* Instruction: Retype, word for word, every line of the records below starting at the one that contains "[_#20428]: https://github.com/RobotLocomotion/drake/pull/20428" and ending at the one that contains "[_#20460]: https://github.com/RobotLocomotion/drake/pull/20460"; include both of those lines and nothing more.

* Data to process:
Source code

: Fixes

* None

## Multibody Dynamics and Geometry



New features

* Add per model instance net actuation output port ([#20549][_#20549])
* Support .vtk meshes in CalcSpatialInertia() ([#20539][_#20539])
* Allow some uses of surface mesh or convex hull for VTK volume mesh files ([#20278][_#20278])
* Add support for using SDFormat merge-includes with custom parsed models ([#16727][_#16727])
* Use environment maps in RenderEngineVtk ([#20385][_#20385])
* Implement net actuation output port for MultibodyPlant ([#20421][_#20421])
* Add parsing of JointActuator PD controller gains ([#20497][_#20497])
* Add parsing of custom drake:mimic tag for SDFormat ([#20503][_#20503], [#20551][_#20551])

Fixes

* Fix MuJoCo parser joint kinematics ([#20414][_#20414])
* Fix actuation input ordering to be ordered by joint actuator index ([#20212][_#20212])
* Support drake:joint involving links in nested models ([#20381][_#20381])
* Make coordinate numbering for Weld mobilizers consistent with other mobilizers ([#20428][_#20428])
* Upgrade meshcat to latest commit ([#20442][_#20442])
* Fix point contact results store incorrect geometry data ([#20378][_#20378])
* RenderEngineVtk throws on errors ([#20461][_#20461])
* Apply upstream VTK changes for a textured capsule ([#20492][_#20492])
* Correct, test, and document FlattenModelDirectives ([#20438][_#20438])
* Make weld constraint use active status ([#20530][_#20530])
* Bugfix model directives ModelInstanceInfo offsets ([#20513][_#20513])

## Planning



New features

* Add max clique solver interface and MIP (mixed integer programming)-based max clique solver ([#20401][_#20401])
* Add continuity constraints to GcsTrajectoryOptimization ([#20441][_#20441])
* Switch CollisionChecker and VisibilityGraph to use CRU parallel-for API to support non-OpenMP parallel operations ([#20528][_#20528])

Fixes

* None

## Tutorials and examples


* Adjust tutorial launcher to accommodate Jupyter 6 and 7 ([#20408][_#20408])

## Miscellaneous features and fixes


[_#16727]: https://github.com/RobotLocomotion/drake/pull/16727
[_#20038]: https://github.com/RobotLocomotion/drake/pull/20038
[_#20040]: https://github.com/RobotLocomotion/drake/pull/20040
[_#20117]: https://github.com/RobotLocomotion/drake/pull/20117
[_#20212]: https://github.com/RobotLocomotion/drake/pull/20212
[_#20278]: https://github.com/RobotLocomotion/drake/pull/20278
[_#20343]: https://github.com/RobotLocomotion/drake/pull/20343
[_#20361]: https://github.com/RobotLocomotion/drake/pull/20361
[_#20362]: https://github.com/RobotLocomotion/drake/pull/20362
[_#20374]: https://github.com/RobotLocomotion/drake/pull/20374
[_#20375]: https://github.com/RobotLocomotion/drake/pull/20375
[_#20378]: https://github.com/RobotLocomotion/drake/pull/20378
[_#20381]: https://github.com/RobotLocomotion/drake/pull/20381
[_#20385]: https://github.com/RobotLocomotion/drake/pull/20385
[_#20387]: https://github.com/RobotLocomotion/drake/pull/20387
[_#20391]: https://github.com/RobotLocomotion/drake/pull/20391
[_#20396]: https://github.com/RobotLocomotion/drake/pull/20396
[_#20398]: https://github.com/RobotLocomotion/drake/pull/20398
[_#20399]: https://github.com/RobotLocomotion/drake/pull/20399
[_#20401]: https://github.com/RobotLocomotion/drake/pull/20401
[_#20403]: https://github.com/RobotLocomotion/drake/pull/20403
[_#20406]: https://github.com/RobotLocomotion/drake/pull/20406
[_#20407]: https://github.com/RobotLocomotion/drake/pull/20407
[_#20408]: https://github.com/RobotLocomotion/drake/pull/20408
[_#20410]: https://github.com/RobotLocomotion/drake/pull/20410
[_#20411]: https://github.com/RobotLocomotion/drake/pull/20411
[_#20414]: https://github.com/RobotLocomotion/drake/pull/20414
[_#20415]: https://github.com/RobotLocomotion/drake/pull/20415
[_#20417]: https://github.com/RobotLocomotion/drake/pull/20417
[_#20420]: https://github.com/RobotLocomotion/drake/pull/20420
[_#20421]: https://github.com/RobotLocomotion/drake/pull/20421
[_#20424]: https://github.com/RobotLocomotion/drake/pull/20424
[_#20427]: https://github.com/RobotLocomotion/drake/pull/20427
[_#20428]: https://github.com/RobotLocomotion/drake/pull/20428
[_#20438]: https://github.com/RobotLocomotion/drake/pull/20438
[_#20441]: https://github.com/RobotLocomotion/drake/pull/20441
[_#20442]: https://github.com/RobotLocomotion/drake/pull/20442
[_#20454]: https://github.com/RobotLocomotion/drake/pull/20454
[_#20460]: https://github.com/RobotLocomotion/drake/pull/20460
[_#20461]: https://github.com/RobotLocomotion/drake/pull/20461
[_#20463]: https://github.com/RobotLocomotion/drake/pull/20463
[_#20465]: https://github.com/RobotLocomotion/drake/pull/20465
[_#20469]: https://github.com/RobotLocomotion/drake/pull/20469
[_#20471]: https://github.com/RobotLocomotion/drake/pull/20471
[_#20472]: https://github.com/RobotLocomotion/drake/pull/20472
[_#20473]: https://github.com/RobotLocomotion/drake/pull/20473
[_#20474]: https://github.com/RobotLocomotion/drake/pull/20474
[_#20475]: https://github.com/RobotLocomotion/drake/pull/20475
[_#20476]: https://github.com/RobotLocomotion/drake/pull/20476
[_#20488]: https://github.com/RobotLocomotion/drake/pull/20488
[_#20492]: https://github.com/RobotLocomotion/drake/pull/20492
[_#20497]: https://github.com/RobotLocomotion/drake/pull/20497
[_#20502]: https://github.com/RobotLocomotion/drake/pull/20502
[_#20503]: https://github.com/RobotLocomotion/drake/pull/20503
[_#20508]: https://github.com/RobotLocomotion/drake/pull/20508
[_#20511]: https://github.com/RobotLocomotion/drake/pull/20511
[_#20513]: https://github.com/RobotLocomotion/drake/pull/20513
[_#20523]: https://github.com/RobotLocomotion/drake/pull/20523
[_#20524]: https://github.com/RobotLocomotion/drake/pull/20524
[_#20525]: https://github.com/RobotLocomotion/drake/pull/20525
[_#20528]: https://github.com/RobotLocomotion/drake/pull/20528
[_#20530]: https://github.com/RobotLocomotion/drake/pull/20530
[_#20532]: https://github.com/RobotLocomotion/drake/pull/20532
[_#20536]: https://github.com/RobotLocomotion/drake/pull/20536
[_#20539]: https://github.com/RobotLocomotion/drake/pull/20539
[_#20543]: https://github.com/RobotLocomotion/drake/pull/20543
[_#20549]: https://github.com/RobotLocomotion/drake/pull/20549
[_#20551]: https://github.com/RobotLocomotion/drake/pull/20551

* Output below:
[_#20428]: https://github.com/RobotLocomotion/drake/pull/20428
[_#20438]: https://github.com/RobotLocomotion/drake/pull/20438
[_#20441]: https://github.com/RobotLocomotion/drake/pull/20441
[_#20442]: https://github.com/RobotLocomotion/drake/pull/20442
[_#20454]: https://github.com/RobotLocomotion/drake/pull/20454
[_#20460]: https://github.com/RobotLocomotion/drake/pull/20460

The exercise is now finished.